The calamari was good—neither gummy nor overly greasy—and the two sauces were successes: I loved the lemon-garlic aioli, while Garrett enjoyed the sweet tomato jam. However, the calamari-portion size was surprisingly small.
There was a long wait between our appetizers and the delivery of our main courses, which meant I ate more of the tasty rolls than I probably should have. Thankfully, I still had enough room for my Southwest scallops dish, which was superb. The scallops were perfectly prepared, and the dried-cherry risotto was just creamy enough; the sweetness of the roasted corn worked nicely with the subtle spiciness from the poblano pepper and the chimichurri sauce. This dish was splendid in all ways but one: There were only three medium-sized scallops included.
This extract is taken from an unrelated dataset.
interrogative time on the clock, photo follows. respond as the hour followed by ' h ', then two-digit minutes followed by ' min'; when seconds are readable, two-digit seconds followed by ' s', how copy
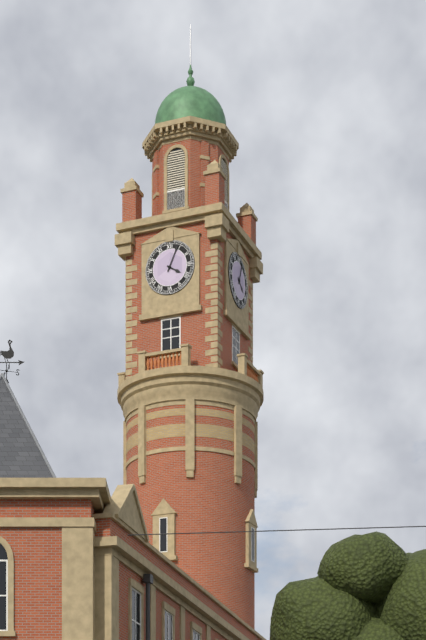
4 h 04 min
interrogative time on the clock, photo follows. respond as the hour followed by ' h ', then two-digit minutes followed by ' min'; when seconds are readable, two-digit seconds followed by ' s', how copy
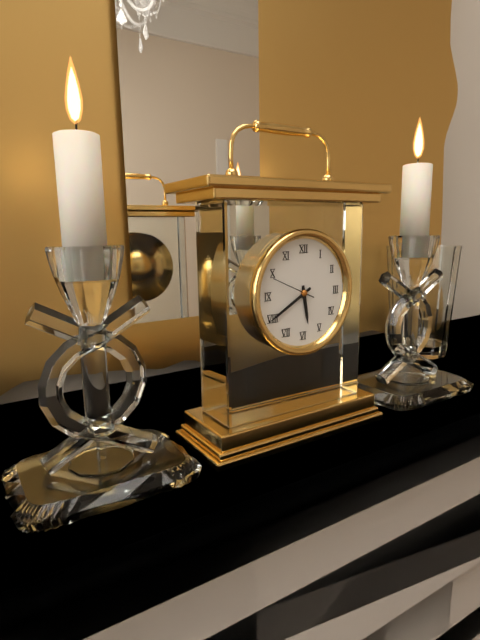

Whereas I loved my risotto, Garrett was unhappy with his, for good reason: It was clumpy, dry and unpleasant. The flavor was nice, infused with the taste of the mushrooms (portobello, crimini and oyster), but too much moisture had been cooked out. It was hard to believe that the same kitchen could send out these two wildly varying risottos at the same time.
On a happy note, the five grilled shrimp atop Garrett's risotto were divine, as was the broccolini.
Our server didn't offer us dessert; he simply asked if we were finished. Well, we did want dessert, and we ordered the bread pudding ($7). While I liked the bourbon glaze, the pudding itself was overly dense and decidedly so-so.
As we dealt with the check, we encountered one last service snafu: The server took my credit card, and returned with only the same, single copy of the check I was given to start. He apologized and said that because of an error, a new receipt didn't print, and he didn't want to risk a double-charge by running my card again. He asked me to sign the original receipt and give it to him.
"Well, how will I get a copy?" I asked. He thought about it for a moment and said he'd go to the front desk and make a photocopy.
First, a customer should never need to ask for a copy of a receipt. Second, every restaurant sales system I have ever seen offers the ability to print a duplicate receipt; methinks there may be a training issue here.
There's potential at the R+R Grill; the atmosphere is pleasant, and that Southwest scallops dish proves that the kitchen can do some nice work. But the service issues I encountered—from the start of my lunch visit through the conclusion of my dinner visit—are too serious for me to recommend this restaurant.